The court said a “rigid application” of the ethics rule ignores those distinctions and overlooks the fact that the ethics rules were written when few lawyers worked outside a traditional law firm practice.

“Despite numerous amendments over the years, our rules have not evolved with the profession,” the court said. “They are still fundamentally Influenced by ‘traditional’ notions of lawyer-client relationships.”

The court said it was joining other states whose rule interpretations better fit the modern legal world. The court cited cases from California, Montana, Massachusetts and New Jersey.

The dissenters agreed with the guild. There has never been a carveout to the ethics rule for any subset of lawyers, and “pronouncement via judicial opinion is not the preferred method for amending” ethics rules, the dissenters argued.

Deviations from the Norm

The Washington ethics rule at issue, along with the rule comment, track the language of Model Rule 1.16 of the ABA Model Rules of Professional Conduct, according to Dennis A. Rendleman, lead senior ethics counsel at the ABA’s Center for Professional Responsibility.

Rendleman says ABA Model Rule 1.16 doesn’t clearly address the difference between private and in-house practice. It’s not just an issue for fired in-house lawyers, he says.

In many places, the logic of the model rules applies to the traditional lawyer-client relationship in which the lawyer works for a private law firm. “When lawyers practice in different structures than traditional private practice, then you get into different issues that aren’t fully addressed in the rules,” Rendleman says.

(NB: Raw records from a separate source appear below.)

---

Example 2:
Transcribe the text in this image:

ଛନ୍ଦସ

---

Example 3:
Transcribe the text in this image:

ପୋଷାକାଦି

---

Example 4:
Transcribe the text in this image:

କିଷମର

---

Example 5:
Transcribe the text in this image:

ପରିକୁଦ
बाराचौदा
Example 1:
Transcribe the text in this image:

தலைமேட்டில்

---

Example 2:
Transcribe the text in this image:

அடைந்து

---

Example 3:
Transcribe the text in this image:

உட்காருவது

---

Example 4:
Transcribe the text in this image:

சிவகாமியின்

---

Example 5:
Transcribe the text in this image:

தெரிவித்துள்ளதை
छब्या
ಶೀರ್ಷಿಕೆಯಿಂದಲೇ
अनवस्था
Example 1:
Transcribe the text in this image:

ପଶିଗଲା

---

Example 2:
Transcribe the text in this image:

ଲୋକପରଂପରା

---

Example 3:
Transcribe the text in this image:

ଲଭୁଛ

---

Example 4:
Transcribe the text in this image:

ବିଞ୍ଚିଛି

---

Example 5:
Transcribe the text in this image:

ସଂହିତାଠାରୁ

Before the Washington Supreme Court case, litigation about the ability of in-house counsels to sue over firings usually happened in the context of retaliatory discharge cases, Rendleman says. That was the claim in a 1991 Illinois Supreme Court case that took a contrary position to the cases cited by the Washington Supreme Court from California, Montana, Massachusetts and New Jersey.

The 1991 Illinois decision, Balla v. Gambro, was a whistleblowing case in which the lawyer was both in-house counsel and oversaw regulatory obligations. The lawyer had been fired after opposing his company’s planned sale of kidney dialysis equipment that might harm some patients. The lawyer, who later reported the issue to the Food and Drug Administration, claimed that he had been fired in violation of public policy and sued for retaliatory discharge.

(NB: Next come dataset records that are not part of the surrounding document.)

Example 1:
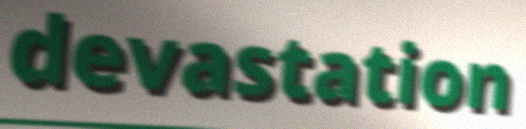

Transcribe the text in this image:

devastation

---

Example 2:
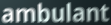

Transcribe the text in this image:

ambulant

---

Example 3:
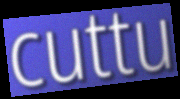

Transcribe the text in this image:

cuttu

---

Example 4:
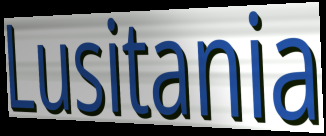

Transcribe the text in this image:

Lusitania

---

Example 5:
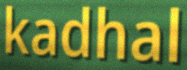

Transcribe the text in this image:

kadhal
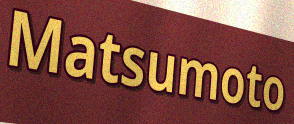
Matsumoto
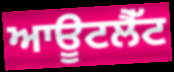
ਆਊਟਲੈੱਟ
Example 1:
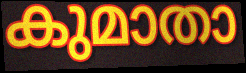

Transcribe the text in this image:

കുമാതാ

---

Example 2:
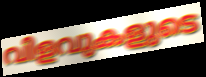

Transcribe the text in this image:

വിളവുകളുടെ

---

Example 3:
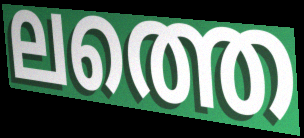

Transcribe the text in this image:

ലത്തെ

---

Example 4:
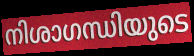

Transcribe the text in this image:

നിശാഗന്ധിയുടെ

The Illinois Supreme Court held that the in-house counsel could not sue for retaliatory discharge. The Illinois court reasoned that allowing lawyers to sue for retaliatory discharge could lead employers to limit communications with their in-house counsels.

In any event, the Illinois court said, lawyers have an ethical duty to reveal employer information that would cause death or great bodily harm, so the public is adequately safeguarded without extending the tort of retaliatory discharge to in-house counsels.